• **EXERCISE INPUT**
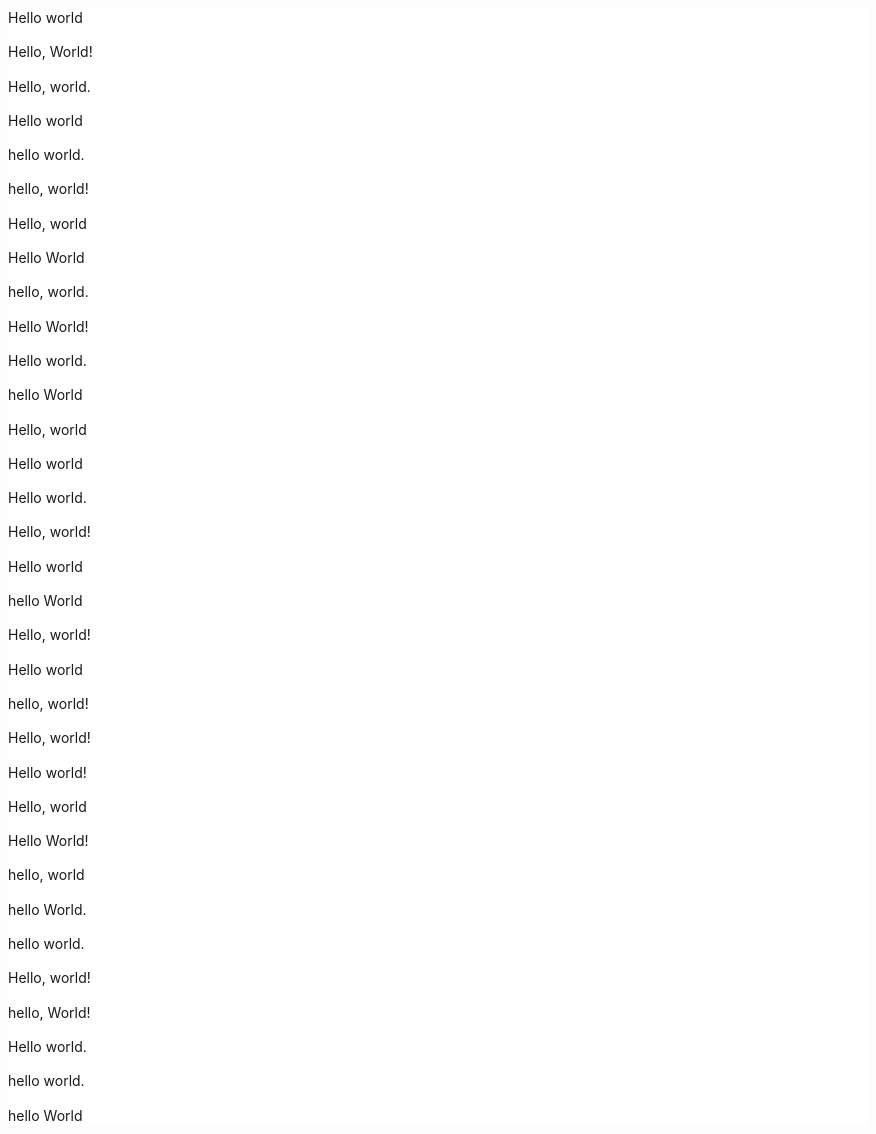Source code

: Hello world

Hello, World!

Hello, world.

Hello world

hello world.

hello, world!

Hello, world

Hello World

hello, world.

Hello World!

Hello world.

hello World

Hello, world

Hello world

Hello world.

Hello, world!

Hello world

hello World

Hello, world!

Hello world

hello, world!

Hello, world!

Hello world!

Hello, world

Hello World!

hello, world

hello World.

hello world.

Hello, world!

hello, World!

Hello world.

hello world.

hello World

---

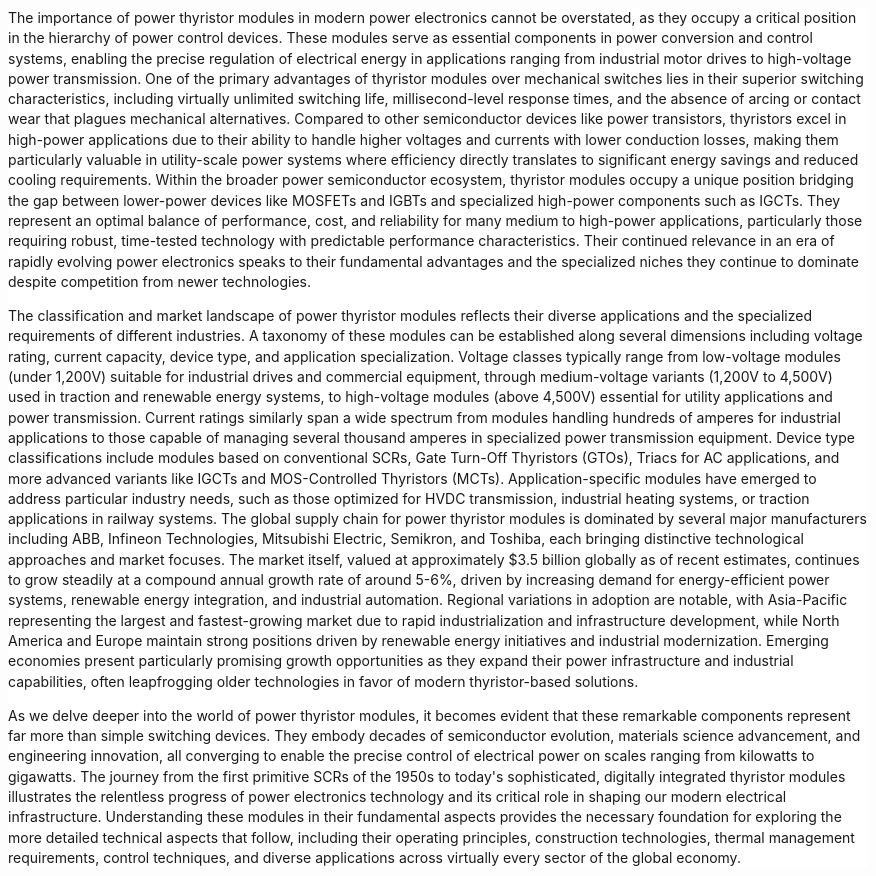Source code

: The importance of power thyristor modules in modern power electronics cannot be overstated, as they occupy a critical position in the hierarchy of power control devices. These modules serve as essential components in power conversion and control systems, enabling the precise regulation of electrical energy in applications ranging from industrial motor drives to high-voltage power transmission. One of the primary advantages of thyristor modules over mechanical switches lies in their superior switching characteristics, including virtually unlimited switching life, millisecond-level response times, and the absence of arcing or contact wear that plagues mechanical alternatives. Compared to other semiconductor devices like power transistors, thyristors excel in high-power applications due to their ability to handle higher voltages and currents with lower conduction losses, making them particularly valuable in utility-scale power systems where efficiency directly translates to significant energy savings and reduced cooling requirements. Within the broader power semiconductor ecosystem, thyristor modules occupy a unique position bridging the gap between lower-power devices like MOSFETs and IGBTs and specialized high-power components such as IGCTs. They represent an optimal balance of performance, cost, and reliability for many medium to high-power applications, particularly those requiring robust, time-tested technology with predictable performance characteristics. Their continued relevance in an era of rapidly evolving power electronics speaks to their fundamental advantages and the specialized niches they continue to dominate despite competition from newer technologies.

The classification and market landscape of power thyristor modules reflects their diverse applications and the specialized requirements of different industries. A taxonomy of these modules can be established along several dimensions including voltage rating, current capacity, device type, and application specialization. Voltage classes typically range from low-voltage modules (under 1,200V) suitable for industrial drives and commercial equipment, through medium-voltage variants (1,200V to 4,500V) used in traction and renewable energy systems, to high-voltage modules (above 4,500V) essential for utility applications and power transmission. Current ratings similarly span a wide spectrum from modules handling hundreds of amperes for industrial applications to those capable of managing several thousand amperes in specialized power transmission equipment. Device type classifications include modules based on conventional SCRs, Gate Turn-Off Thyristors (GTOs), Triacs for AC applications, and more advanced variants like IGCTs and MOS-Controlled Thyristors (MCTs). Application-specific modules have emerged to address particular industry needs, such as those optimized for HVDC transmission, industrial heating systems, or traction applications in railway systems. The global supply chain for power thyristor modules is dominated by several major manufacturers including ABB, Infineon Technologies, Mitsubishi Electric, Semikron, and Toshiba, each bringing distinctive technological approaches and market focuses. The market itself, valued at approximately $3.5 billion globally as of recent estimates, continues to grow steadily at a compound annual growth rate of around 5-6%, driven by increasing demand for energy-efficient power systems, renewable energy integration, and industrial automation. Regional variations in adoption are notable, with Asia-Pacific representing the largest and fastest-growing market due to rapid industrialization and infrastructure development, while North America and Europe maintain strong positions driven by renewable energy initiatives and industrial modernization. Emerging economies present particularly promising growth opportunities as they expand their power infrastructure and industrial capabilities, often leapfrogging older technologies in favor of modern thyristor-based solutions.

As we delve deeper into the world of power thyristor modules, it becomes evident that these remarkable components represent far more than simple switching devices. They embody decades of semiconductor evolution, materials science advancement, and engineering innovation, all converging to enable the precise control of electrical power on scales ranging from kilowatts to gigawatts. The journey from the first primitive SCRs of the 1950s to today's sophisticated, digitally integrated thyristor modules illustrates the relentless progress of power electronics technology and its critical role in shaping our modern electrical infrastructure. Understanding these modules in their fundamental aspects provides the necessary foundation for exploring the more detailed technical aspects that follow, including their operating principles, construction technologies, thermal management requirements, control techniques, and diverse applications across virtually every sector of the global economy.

==

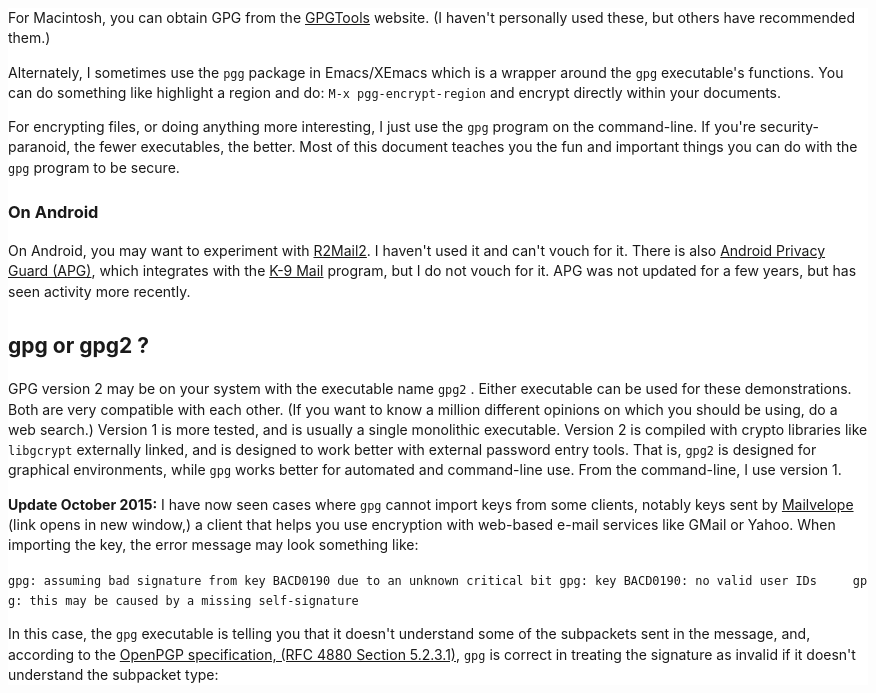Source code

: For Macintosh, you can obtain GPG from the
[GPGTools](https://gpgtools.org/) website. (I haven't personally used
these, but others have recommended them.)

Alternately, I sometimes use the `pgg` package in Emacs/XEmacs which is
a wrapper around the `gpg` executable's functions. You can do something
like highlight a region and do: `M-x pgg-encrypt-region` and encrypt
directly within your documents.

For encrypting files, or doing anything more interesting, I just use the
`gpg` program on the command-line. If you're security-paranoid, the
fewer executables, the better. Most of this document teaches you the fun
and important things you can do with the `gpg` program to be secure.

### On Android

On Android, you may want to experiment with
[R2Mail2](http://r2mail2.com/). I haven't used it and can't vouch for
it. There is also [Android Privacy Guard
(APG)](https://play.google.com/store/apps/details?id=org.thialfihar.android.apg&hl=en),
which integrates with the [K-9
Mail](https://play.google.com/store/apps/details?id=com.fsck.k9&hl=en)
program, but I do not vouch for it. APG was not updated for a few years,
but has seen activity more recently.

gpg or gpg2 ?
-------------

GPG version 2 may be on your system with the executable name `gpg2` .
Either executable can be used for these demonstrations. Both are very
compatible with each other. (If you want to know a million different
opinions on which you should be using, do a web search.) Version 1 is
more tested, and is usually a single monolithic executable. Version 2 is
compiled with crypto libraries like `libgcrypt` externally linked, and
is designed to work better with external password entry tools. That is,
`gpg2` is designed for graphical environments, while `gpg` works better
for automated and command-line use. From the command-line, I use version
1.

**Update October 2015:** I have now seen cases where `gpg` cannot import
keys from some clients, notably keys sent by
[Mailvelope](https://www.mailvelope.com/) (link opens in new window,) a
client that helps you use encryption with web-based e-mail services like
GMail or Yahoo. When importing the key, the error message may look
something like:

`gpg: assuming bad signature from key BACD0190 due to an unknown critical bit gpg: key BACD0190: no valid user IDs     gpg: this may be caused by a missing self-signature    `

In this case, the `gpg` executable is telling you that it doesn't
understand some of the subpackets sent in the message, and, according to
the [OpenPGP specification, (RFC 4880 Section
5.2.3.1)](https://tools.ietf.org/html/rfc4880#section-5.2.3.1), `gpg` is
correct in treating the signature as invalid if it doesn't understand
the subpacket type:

• **WHAT YOU SHOULD DO**
If a line in the material above contains "designed", show that line.

• **SOLUTION TO THIS EXERCISE**
is designed to work better with external password entry tools. That is,
`gpg2` is designed for graphical environments, while `gpg` works better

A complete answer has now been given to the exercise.